Turning to the contempt issue, we begin by noting Ohal’s heavy burden. Not only does a contempt finding require clear and convincing evidence of contempt, see, e.g., Shepherd v. Am. Broad. Cos., 62 F.3d 1469, 1477 (D.C.Cir.1995), but we review the district court’s contempt ruling only for abuse of discretion, see, e.g., Food Lion, Inc. v. United Food and Commercial Workers Int'l Union, 103 F.3d 1007, 1016 (D.C.Cir.1997). Ohal must therefore show that the district court’s conclusion that the available evidence of contempt fell short of the clear and convincing standard was an abuse of discretion.
Ohal has not carried this exacting burden. The district court found that the position into which UDC placed Ohal was “comparable” to the one for which he had applied.
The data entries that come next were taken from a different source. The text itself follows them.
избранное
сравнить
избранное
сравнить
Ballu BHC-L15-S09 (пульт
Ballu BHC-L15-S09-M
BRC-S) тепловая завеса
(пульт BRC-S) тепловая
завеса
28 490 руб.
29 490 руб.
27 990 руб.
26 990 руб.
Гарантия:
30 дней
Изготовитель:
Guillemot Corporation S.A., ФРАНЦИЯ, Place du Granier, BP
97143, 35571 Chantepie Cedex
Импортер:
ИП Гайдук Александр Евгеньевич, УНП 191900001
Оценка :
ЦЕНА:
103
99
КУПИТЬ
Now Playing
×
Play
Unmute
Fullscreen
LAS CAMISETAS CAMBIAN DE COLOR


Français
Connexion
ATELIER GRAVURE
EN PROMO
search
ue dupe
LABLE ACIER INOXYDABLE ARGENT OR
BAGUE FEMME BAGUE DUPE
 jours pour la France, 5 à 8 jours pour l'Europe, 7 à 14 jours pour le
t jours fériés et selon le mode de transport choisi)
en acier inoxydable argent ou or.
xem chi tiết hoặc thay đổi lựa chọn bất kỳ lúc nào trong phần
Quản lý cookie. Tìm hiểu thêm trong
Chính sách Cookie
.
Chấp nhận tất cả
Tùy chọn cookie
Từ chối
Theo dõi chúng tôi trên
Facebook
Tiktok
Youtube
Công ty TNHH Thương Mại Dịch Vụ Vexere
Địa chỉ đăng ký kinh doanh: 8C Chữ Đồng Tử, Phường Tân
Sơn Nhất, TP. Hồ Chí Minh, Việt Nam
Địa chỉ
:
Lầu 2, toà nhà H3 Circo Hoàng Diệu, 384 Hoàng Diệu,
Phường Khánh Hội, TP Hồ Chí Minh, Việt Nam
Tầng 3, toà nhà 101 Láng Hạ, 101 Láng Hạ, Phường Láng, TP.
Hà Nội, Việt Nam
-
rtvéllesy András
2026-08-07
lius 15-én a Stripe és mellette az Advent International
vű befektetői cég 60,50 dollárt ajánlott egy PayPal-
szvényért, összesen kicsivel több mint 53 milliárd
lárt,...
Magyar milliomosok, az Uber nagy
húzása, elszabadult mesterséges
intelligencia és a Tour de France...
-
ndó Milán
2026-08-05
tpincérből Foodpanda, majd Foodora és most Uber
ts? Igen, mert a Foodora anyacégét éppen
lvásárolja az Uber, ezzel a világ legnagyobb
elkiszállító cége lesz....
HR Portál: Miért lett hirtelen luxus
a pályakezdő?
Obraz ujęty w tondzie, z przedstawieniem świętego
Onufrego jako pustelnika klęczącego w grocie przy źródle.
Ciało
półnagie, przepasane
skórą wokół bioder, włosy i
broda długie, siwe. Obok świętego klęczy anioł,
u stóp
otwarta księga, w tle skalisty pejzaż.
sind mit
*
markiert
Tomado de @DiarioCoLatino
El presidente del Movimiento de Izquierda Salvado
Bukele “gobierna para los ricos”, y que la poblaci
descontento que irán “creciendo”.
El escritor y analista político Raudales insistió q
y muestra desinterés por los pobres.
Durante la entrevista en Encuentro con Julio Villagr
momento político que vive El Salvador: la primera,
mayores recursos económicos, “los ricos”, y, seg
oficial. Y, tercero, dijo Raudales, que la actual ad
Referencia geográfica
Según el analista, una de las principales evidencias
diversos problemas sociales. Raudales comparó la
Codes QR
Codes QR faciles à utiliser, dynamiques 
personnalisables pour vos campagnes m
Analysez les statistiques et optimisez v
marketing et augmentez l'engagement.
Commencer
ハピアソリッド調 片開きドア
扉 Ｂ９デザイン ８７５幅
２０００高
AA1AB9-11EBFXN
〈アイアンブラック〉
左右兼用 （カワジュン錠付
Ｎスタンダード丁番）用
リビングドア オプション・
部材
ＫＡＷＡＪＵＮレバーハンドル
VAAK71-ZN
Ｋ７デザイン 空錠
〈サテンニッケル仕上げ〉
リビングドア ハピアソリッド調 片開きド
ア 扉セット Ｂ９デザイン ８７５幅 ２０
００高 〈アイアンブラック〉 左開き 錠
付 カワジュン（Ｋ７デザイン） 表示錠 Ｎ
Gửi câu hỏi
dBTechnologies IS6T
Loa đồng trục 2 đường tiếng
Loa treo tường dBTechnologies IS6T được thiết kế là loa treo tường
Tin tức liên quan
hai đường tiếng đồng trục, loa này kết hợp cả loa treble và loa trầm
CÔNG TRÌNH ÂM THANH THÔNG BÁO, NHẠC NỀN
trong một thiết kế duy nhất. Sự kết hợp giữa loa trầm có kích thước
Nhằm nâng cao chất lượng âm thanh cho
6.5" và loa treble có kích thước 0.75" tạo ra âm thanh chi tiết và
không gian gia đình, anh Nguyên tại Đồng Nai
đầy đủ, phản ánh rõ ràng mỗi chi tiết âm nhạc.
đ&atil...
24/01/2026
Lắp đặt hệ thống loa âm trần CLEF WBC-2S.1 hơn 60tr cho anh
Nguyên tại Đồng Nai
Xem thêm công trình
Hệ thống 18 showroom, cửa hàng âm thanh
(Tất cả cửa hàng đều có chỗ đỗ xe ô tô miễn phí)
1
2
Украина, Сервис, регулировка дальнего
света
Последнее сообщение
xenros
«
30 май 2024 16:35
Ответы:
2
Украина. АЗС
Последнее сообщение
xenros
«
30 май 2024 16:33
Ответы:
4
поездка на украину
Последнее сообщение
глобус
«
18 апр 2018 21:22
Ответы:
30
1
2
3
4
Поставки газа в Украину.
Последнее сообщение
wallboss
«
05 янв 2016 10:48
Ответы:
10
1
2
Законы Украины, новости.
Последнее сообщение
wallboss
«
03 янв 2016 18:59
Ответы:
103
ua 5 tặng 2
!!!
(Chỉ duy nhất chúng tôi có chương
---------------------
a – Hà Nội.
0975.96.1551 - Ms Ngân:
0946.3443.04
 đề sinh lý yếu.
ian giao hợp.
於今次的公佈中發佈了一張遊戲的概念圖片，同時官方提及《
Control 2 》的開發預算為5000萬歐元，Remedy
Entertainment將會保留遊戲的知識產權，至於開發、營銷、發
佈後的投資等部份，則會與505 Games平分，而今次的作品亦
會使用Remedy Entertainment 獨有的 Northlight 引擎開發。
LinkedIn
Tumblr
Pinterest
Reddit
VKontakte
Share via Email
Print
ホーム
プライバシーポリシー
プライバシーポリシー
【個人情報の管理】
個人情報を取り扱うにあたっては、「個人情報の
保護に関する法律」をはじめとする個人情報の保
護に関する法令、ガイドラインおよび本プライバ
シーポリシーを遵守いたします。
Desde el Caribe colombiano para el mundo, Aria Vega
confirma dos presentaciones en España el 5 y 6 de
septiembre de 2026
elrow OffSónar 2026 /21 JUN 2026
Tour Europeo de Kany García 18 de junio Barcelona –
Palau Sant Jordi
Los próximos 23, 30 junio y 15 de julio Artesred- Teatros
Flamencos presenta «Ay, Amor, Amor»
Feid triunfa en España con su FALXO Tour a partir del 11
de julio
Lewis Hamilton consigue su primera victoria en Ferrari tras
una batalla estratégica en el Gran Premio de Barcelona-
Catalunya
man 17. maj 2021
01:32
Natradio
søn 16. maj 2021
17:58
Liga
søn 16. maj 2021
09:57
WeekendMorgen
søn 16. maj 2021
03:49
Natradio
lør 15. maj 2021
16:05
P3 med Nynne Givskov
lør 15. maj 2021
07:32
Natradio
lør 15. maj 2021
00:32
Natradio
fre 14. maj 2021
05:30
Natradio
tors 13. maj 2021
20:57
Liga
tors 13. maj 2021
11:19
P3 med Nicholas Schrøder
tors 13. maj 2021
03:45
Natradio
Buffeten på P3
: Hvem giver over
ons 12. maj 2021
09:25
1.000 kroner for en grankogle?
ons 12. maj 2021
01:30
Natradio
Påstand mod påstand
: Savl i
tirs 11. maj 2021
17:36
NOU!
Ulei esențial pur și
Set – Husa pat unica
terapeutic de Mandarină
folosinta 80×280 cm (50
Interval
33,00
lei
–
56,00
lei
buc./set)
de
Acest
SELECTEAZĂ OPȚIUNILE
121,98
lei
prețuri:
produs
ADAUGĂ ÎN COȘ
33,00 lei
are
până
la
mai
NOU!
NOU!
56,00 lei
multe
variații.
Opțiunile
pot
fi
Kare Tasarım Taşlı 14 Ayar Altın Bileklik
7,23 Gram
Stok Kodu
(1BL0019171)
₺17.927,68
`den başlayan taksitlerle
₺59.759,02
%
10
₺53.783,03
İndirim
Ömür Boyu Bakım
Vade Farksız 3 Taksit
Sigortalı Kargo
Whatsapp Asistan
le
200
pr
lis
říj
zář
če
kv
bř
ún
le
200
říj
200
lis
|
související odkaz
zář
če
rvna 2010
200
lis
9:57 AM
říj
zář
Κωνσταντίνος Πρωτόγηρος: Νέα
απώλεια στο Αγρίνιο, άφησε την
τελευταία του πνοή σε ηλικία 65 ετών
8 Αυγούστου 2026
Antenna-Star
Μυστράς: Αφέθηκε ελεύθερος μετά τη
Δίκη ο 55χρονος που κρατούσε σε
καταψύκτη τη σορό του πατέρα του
Ohal complains that “comparable” is not the same as “equivalent” — the word the district court used in its earlier order — but while it is true that the two words can have different meanings, they can also have the same meaning. See, e.g., Webster’s Third New International Dictionary 461 (1993) (listing “equivalent” as a synonym for “comparable”). Ohal offers no reason why it was nonetheless an abuse of discretion for the district court to interpret the word “equivalent” in its own prior order as meaning “comparable.” Indeed, Ohal’s complaint itself repeatedly uses the word “comparable” when discussing compliance with the court’s order. See Compl. K14, reprinted in J.A.